The Corner

Klein vs. Ryan

Ramesh — just a couple more points on that Klein post:

1. Against Ryan’s argument that the CBO score for the first ten years of Obamacare only counts six years of costs, Klein uses the same defense Xavier Becerra tried to use at the summit. “According to the Congressional Budget Office,” Klein writes, “the bill cuts the deficit far faster in the second decade than in the first.”

But as I pointed out last week, CBO prefaced its estimate by stating, “A detailed year-by-year projection for years beyond 2019 . . . would not be meaningful because the uncertainties involved are simply too great.” Beyond a certain cutoff, we’re just making guesses about the bill’s effect on deficits.

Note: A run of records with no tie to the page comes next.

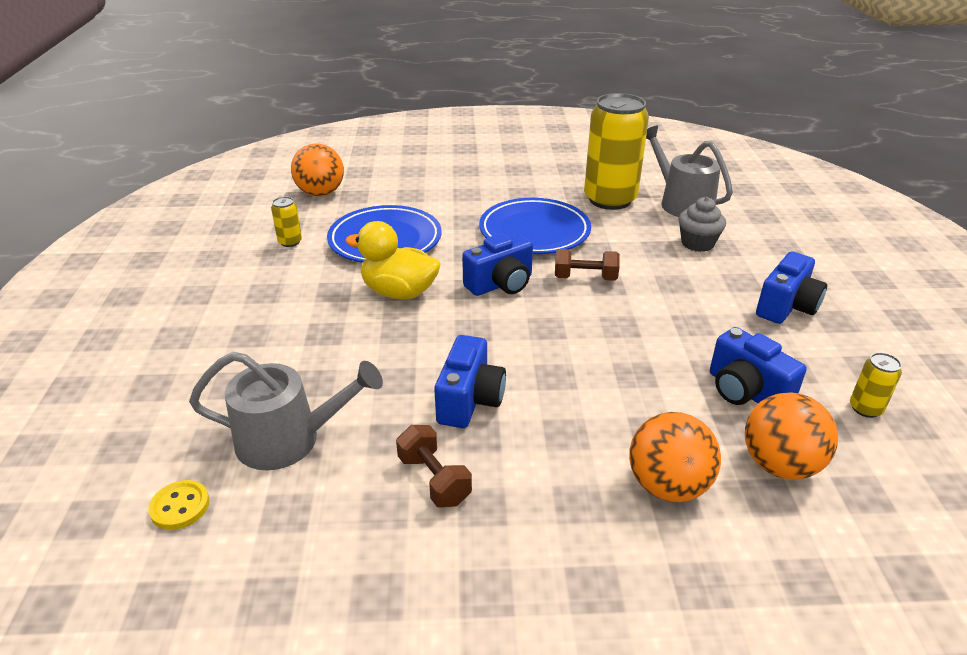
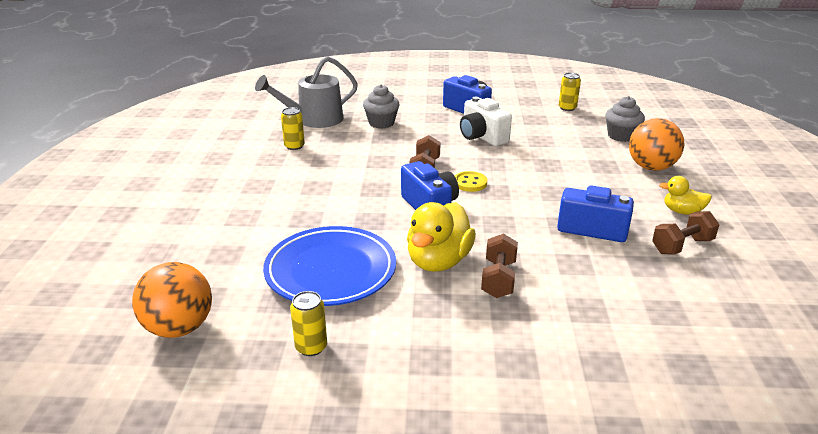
camera: 85 degrees left, 5 degrees down
yellow button [148,480,209,530] -> yellow button moved to [455,171,487,192]
grey watering can [189,352,383,470] -> none
blue plate [479,198,591,254] -> none
yellow can [584,93,649,210] -> yellow can [281,107,305,150], size x0.41
blue camera [710,327,807,405] -> none
orange ball [745,392,838,480] -> grey cupcake [605,96,645,142]
none -> white camera [460,97,512,146]
none -> brown dumbbell [481,233,518,298]
none -> yellow duck [659,176,712,215]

2. Klein tries to address Ryan’s argument about the doc fix by giving a policy answer to a political question. Yes, we should fix the Medicare Sustainable Growth Rate. But Ryan’s whole point is that we won’t — Congress is trying to circumvent it again, right now at this very moment, and would be succeeding if not for the Bunning hold. Yet the CBO score assumes that we will, and this subtracts $371 billion from its estimate of Obamacare’s cost.

Add your point about double-counting, Ramesh, and it seems clear that — despite giving it a very good try — Klein has failed to rebut Paul Ryan’s argument, which is that Obamacare will be substantially more expensive than advertised.